The two-day Mysuru Dasara Kite Festival, which began last evening, witnessed many people flocking the sprawling Lalitha Mahal Helipad Grounds to enjoy the kite flying culture which has been an integral part of Indian tradition. Kite flying is no child’s play. It requires talent, skill, creativity and science.
This morning, kites of various hues, types, shapes and designs dotted the city skies. Team Mangalore, which has been holding up the culture of kite flying since 1966, took centre-stage this morning by displaying a wide variety and exquisite design kites.
Sarvesh Rao, one of the members from Team Mangalore, speaking to Star of Mysore said, “We expertise and concentrate on traditional kites and our designs exhibit Indian culture like dance forms. Our kite depicting Kathakali dance form had entered the Limca Book of Records for the largest kite in India. We also received the Best International Kite Award in the International Kite Festival held at Cleethorpes, UK in 2007. As a hobby group, we promote kite flying as an exciting outdoor activity among youngsters and bring innovativeness and spontaneity. So we regularly conduct workshops for children and also conduct our own kite events. It is very encouraging to see so many kites from teams today.”
He adds, “about 6 teams are taking part in the kite flying competition today. The teams have come from Mangaluru, Hyderabad, Bengaluru, Dhanu (Maharashtra), Rajkot and Surat.”
V.K. Rao, a member from Kite Club India, Bengaluru, said, “We have prepared many types of kites, especially for Dasara Festival. Our main kite is a 15 X 15 feet kite that carries the message ‘Mysuru Dasara Swagata’ (Welcome to Mysuru Dasara). We have a huge kite that carries the message to save nature and protect earth. We are also displaying Stunt Kites, Series Kites, Dragon Kites, Ring Kites etc. The Stunt Kites are of three types. We have one that gives out a fog, the other has a tail and one is without the tail. The Dragon Kite that we fly has a fire effect at its end and thus it is a night-flying kite. We have a special 3D Kite too for the occasion. Since yesterday we have been flying kites of various varieties and shapes like Octopus Kite, Pilot Kite, Ring Kite etc. We have done kite flying in Kannada movies like Galipata and Sipayi and also for election campaigns. We practice kite flying and making at HMT ground in RT Nagar.”
Dreamz Kite Group from Surat had prepared a special Cobra Kite and an Inflatable Kite.
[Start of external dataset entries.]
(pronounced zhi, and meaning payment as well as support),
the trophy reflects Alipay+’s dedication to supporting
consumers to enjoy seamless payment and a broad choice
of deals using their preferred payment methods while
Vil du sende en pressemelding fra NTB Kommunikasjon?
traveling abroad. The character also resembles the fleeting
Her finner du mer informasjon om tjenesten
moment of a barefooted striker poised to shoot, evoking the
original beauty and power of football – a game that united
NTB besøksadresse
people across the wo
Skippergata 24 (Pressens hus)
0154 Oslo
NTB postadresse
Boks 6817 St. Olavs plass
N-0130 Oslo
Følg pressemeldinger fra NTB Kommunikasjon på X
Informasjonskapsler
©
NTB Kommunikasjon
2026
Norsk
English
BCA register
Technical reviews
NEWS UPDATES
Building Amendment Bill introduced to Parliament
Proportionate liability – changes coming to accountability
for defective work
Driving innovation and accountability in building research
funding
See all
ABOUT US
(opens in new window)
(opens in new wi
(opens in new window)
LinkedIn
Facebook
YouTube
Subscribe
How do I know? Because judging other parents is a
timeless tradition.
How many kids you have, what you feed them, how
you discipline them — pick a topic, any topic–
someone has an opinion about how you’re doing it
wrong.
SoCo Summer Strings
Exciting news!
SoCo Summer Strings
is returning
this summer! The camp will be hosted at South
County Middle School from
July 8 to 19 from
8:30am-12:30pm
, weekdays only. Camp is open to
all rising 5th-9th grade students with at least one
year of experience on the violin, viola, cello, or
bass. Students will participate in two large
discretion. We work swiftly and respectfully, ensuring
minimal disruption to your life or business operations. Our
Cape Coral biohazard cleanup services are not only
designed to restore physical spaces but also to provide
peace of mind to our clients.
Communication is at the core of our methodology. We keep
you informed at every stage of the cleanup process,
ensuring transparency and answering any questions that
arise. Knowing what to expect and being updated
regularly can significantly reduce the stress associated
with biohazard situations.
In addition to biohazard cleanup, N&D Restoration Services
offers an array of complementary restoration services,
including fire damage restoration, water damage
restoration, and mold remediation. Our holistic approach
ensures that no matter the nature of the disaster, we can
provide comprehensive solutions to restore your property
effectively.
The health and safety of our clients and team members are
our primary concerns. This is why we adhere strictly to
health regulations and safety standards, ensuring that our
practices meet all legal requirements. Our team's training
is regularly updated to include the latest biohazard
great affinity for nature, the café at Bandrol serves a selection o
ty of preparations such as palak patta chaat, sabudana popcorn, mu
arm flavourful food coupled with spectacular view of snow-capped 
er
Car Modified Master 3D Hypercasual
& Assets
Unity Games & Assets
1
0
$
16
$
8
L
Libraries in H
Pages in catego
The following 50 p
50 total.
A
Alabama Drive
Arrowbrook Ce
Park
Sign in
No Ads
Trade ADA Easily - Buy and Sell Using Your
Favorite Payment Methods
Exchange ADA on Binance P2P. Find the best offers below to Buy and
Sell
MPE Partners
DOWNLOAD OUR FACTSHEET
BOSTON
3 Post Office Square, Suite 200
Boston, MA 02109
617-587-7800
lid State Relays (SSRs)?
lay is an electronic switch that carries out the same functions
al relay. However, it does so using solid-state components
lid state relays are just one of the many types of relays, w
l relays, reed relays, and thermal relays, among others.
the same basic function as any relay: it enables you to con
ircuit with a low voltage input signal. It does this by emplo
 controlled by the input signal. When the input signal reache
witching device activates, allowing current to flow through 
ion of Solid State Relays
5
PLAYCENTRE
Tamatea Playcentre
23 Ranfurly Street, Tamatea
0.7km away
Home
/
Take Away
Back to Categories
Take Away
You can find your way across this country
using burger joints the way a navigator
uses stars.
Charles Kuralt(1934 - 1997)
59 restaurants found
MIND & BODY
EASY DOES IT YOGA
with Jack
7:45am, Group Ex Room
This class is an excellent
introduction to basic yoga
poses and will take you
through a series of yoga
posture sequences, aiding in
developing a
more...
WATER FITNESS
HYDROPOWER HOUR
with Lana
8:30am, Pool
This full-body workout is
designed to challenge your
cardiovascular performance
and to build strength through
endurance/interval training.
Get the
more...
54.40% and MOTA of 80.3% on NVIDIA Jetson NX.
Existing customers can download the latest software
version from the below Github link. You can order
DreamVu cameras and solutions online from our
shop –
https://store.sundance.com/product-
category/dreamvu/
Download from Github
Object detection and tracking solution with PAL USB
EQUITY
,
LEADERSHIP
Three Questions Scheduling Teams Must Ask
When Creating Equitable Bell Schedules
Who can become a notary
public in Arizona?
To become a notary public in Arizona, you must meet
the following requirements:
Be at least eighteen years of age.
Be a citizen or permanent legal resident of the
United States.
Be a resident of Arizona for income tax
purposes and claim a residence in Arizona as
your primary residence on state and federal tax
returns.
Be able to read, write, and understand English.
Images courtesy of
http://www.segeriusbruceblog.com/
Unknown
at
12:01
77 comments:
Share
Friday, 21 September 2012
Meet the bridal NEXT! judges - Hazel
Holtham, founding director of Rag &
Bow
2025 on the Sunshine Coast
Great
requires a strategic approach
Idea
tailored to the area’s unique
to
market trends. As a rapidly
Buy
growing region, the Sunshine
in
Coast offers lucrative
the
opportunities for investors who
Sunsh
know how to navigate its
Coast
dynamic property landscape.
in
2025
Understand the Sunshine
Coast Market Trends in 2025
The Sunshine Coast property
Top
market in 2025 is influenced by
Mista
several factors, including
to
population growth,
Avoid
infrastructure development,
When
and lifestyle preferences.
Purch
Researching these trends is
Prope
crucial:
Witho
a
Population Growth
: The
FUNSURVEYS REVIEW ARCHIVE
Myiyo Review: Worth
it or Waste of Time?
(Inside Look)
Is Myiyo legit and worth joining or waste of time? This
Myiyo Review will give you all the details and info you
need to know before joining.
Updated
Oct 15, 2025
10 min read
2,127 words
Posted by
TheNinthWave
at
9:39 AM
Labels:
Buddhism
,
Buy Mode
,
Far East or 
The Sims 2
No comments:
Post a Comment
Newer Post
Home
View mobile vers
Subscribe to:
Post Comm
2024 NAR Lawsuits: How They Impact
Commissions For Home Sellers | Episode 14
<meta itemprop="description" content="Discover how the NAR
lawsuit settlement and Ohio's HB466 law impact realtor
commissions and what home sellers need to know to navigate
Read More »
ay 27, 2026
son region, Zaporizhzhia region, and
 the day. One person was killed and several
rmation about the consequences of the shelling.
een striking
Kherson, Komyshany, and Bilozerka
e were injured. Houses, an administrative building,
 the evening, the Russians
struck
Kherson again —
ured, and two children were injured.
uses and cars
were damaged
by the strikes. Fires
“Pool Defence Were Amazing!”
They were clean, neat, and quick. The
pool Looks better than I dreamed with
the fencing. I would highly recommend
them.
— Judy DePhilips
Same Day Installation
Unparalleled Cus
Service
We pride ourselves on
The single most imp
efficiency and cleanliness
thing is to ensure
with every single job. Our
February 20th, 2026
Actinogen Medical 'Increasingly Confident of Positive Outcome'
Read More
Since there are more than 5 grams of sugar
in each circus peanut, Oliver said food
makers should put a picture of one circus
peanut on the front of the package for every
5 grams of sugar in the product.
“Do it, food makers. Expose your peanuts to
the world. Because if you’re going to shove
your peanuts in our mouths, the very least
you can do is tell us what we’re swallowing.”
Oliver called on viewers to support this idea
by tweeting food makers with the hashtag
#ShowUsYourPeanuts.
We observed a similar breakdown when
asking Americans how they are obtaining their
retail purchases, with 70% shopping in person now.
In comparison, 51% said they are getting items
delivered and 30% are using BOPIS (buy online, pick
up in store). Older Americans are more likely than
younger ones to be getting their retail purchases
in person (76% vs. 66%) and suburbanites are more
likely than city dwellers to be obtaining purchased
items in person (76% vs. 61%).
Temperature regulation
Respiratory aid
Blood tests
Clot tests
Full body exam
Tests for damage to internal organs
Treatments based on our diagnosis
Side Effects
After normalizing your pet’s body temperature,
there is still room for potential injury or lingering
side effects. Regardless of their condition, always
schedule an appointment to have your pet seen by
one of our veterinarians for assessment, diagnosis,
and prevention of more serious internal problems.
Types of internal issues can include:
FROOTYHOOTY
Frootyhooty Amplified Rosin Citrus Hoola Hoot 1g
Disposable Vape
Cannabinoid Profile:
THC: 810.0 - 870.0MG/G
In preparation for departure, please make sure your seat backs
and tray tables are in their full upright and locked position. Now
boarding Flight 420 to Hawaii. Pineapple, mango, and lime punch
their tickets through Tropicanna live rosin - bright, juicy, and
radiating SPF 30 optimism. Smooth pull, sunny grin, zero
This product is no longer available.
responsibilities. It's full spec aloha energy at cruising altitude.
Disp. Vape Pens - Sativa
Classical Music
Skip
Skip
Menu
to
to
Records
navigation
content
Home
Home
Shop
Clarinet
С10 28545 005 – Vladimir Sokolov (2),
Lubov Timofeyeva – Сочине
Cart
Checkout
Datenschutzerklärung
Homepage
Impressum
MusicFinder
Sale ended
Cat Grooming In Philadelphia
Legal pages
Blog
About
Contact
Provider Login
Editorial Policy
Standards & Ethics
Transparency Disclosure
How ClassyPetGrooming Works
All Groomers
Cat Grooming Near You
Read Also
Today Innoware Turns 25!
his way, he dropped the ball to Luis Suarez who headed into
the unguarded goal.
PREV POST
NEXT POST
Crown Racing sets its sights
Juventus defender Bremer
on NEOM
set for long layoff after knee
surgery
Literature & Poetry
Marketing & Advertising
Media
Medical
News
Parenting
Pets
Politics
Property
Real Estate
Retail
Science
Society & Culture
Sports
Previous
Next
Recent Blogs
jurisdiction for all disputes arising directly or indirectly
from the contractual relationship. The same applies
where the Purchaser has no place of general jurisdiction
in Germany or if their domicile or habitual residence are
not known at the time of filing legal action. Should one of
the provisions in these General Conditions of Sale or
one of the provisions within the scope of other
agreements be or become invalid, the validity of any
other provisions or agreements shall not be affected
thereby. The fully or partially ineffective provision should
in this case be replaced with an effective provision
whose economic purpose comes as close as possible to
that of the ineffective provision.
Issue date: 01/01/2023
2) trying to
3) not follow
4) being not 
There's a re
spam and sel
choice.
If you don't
Ramya, one of the visitors who came to witness the event said, “It is very pleasing to see the kites flying in the air. It makes me curious about how these kites are designed and how attractive all of these look when they fly together. Other Mysureans, kids and families brought their own kites and enjoyed flying them high in the sky in a Kite Flying Extravaganza that concludes this evening.
The Kite Festival, organised by the District Administration and Department of Tourism as a prelude to Dasara celebrations, was inaugurated yesterday by District Minister G. T. Devegowda in the presence of Housing Minister U.T. Khader, MLAs Taveer Sait, Ashwin Kumar, Harshavardhan and L. Nagendra and Mysuru DC Abhiram Shankar.
Kites resembling Garuda, Human Skeleton, Charlie Chaplain, Goddess Chamundeshwari, the presiding deity and LED Kites, stole the gala opening.
Enthusiastic participants flew over 150 varieties of kites amidst music by Stone Age Band when the event took off. Thirty professional kite flyers of different teams are showing off their skills at the fest. They flew kites of all shapes and sizes for more than four to five hours yesterday. Kids took delight in wild animals and birds that flew high in the sky. Participants also exhibited the kites depicting cultural tradition of Dasara. Kite flyers, however, were disappointed a bit in the evening, when poor wind did not allow them to showcase their flying skills.
Youths, in particular girls and children who participated in large numbers, took selfies thrilled by the magnificent fireworks of LED Kites and other varieties.
While ice-cream and cucumber vendors did a roaring business at the venue, children enjoyed some fun games and people made a beeline for food trucks serving traditional girmit, chokri chat, paav baaji, momos and other lip-smacking snacks.